Spammers are quite dedicated in their address scraping
This is one of those entries that require some apparently irrelevant background.
The Atom syndication feed format requires that each entry have a unique
identifier assigned to it (the atom:id
element, to use XML jargon).
This identifier is a valid URI, formed using any number of schemes
(see here).
DWiki (the software behind WanderingThoughts) initially used the full
URL of entries as the Atom ID, because this required no additional
configuration or per-entry metadata. However, this causes serious
problems if you ever want to move your blog, so not too long ago I
switched new entries to using tag:
URIs.
While you can read all the gory details here,
the simple version of tag:
URIs is that they look like this (without
spaces and quotes):
"
tag:
" authorityName ",
" date ":
" path
The authorityName is normally a domain; however, the spec says that you can use
'<id>@<domain>' as well. For reasons beyond the scope of this entry,
I decided to use the second format for the tag:
URIs here, with the
authorityName being cspace@<domain>
.
(In brief: the advantage of this format is that you don't have to invent a new subdomain for everything you host; you use one domain and have a unique identifier as the <id> bit.)
You can see where this is going. A bit over a month after I started using this format for Atom IDs, I started getting email attempts to 'cspace@<domain>' (which were rejected; there is no requirement that such authorityNames actually are email addresses, and the domain I used doesn't even accept email to start with).

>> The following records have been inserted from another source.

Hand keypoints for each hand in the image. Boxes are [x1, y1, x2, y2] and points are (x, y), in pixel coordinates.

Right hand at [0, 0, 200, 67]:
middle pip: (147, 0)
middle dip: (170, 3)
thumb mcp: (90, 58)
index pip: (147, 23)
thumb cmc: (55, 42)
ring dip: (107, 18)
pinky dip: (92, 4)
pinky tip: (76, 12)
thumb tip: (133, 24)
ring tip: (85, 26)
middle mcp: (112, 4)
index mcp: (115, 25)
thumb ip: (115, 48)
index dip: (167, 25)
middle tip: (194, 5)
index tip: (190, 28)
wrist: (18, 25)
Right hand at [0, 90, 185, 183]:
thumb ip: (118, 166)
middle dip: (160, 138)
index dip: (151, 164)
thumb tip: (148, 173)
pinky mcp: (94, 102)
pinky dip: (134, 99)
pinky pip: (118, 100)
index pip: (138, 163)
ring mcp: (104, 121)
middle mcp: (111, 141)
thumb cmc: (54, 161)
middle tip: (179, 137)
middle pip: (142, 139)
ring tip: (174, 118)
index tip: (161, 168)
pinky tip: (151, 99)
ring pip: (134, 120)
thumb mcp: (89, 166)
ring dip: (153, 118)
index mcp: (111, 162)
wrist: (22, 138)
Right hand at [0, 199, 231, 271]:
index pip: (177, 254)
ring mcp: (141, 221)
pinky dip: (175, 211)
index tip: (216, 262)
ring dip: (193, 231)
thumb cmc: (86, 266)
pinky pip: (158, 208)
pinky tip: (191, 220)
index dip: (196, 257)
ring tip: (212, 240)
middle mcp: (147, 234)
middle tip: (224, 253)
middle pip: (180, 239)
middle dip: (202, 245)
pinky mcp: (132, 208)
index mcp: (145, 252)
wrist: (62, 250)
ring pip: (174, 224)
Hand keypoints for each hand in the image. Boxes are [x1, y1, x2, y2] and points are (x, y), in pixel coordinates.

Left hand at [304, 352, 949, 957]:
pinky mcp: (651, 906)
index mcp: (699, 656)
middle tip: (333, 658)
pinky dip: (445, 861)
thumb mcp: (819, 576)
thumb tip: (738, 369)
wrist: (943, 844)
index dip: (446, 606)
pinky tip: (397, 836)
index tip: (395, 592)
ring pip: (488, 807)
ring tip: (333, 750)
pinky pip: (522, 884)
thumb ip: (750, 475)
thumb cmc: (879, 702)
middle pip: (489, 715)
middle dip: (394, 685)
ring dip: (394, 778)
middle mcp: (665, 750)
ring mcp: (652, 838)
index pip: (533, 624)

After talking about this with some people, the general speculation is
not that spammers are scraping Atom feeds for tag:
URIs with email
address (which would show true dedication and craziness), but that they
are mining syndication feeds for anything that looks even vaguely like
an email address. This sort of makes sense, especially if you assume
that they're using brute force regexp-based scanners instead of making
any attempt to understand syndication formats. But it makes a good
illustration of how spammers will scrape anything in sight that might
somewhere have an email address.
|
|